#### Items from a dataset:
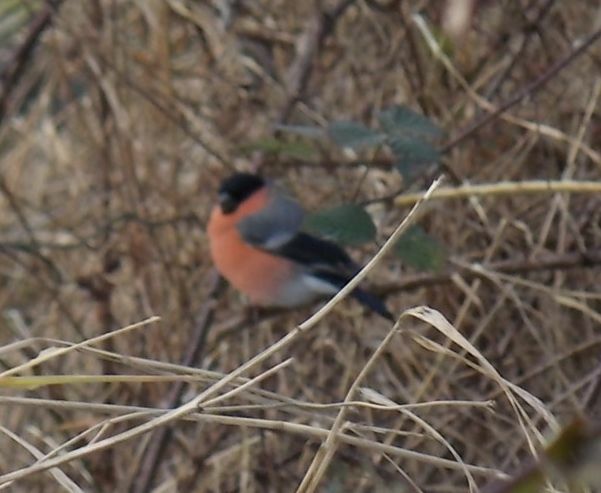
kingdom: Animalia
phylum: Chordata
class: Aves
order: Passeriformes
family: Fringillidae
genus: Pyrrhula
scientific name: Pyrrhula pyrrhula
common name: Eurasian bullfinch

#### DIRECTIONS FOR THIS TASK:
Reproduce unchanged the lines of the records from the one containing "order: Passeriformes" through the end of the records.

#### WRITTEN ANSWER:
order: Passeriformes
family: Fringillidae
genus: Pyrrhula
scientific name: Pyrrhula pyrrhula
common name: Eurasian bullfinch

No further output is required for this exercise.